» **HOW TO COMPLETE THIS TASK**
Repeat the lines below exactly as written, please, from the line with "The camera went 60 degrees left" to the line with "Someone carried the clock", both lines included, and no others.

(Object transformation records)

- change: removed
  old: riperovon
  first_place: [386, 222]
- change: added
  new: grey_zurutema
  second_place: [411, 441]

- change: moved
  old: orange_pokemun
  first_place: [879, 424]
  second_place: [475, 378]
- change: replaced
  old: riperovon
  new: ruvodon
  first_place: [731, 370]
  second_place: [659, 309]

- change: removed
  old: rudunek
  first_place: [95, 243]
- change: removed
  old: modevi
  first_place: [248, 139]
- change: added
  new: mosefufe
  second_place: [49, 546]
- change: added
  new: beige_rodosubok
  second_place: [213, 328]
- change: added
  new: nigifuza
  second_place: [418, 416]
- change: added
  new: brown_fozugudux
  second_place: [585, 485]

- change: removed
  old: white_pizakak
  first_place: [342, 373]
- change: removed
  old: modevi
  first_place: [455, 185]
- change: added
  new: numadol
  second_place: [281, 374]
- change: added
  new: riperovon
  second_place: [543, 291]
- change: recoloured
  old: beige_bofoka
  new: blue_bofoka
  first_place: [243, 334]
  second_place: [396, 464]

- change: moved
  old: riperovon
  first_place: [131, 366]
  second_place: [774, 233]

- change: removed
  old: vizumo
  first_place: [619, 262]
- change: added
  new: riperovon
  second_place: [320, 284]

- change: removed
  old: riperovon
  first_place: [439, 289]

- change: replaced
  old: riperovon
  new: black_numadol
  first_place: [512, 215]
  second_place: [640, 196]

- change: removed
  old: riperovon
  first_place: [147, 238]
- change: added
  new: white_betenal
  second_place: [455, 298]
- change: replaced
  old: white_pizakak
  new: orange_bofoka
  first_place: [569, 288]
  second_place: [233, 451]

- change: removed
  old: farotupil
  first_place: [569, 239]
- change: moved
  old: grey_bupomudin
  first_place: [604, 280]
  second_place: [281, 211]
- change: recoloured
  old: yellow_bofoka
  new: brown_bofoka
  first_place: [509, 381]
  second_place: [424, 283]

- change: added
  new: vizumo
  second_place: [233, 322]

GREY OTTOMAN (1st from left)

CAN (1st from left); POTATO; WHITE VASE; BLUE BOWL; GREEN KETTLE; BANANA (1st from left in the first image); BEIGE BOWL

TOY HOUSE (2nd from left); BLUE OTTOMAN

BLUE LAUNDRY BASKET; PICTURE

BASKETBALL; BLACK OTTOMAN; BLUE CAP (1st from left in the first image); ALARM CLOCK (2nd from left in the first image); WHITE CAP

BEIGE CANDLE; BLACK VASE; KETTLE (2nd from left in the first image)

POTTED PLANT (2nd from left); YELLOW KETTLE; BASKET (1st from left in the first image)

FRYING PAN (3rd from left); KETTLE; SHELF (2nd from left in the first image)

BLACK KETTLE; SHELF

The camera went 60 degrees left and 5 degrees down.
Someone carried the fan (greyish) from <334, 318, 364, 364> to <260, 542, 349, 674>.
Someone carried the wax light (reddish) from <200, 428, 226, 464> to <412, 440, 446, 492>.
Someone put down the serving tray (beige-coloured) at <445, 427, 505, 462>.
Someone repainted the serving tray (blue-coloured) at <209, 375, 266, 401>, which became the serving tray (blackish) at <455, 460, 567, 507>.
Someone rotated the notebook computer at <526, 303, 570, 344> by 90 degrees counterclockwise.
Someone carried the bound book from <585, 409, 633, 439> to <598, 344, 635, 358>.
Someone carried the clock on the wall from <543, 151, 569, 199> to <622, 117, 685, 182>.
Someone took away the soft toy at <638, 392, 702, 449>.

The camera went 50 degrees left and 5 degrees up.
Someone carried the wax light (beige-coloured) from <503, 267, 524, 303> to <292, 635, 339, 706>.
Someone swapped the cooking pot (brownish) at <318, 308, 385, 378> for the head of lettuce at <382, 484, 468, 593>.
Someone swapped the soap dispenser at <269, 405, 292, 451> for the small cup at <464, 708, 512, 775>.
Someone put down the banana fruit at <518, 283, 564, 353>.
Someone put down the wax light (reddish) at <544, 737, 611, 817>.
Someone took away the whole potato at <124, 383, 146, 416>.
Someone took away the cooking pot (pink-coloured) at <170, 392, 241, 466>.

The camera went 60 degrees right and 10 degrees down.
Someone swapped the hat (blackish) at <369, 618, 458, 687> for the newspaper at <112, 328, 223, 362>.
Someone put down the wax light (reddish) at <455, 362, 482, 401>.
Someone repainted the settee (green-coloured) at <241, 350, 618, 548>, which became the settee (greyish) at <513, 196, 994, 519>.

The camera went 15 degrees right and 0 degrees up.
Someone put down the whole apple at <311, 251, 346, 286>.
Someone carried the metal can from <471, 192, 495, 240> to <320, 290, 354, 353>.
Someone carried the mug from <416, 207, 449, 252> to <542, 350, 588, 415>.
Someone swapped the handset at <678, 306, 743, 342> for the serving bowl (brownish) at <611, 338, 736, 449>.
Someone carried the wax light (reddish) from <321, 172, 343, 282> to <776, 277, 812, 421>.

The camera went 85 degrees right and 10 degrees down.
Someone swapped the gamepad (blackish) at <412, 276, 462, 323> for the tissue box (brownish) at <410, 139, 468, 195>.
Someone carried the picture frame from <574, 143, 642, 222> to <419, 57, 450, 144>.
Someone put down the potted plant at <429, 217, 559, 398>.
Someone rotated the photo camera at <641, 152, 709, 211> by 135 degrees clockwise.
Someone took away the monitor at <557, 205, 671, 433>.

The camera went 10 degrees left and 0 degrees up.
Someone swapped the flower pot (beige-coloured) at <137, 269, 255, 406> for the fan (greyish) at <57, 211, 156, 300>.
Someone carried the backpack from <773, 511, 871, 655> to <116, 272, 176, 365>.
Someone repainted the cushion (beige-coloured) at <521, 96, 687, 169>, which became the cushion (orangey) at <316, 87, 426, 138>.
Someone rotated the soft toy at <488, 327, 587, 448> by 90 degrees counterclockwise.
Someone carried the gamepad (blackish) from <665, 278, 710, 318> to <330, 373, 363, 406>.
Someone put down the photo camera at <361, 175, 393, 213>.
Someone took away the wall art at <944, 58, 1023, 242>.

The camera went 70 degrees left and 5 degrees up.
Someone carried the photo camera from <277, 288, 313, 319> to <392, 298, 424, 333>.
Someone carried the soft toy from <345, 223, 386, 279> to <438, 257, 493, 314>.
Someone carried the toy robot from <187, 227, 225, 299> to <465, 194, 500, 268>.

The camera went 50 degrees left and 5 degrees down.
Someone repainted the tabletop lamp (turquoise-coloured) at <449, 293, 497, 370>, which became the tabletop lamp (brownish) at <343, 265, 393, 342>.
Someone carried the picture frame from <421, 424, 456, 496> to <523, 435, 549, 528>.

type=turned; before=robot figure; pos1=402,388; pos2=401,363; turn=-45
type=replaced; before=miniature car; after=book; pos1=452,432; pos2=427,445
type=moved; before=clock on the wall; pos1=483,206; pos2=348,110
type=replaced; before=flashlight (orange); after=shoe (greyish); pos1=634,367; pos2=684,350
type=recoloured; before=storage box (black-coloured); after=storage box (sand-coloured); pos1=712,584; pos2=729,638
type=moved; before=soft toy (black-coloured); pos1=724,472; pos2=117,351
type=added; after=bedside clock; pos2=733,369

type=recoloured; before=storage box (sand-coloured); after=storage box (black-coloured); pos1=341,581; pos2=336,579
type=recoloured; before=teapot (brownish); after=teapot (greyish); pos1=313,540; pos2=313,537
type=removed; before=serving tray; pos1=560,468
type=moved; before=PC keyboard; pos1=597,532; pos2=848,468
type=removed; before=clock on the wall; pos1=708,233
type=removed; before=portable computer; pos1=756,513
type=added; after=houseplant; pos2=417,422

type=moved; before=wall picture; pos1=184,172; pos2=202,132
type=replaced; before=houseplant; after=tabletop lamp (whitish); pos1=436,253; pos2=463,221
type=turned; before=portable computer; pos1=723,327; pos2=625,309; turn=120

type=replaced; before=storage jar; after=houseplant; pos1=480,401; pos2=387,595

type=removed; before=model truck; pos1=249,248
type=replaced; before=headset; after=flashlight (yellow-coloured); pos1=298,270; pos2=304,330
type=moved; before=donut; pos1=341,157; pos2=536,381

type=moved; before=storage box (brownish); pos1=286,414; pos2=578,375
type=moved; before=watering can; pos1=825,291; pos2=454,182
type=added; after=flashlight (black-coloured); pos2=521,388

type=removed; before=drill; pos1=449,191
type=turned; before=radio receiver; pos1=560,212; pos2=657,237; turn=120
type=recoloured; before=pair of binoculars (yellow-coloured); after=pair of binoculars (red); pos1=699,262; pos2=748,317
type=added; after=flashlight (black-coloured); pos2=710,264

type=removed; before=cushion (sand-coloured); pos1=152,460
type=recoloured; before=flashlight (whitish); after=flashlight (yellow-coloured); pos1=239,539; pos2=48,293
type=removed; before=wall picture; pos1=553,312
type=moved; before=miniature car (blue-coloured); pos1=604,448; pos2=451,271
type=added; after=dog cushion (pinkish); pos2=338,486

» **RESPONSE AREA**
The camera went 60 degrees left and 5 degrees down.
Someone carried the fan (greyish) from <334, 318, 364, 364> to <260, 542, 349, 674>.
Someone carried the wax light (reddish) from <200, 428, 226, 464> to <412, 440, 446, 492>.
Someone put down the serving tray (beige-coloured) at <445, 427, 505, 462>.
Someone repainted the serving tray (blue-coloured) at <209, 375, 266, 401>, which became the serving tray (blackish) at <455, 460, 567, 507>.
Someone rotated the notebook computer at <526, 303, 570, 344> by 90 degrees counterclockwise.
Someone carried the bound book from <585, 409, 633, 439> to <598, 344, 635, 358>.
Someone carried the clock on the wall from <543, 151, 569, 199> to <622, 117, 685, 182>.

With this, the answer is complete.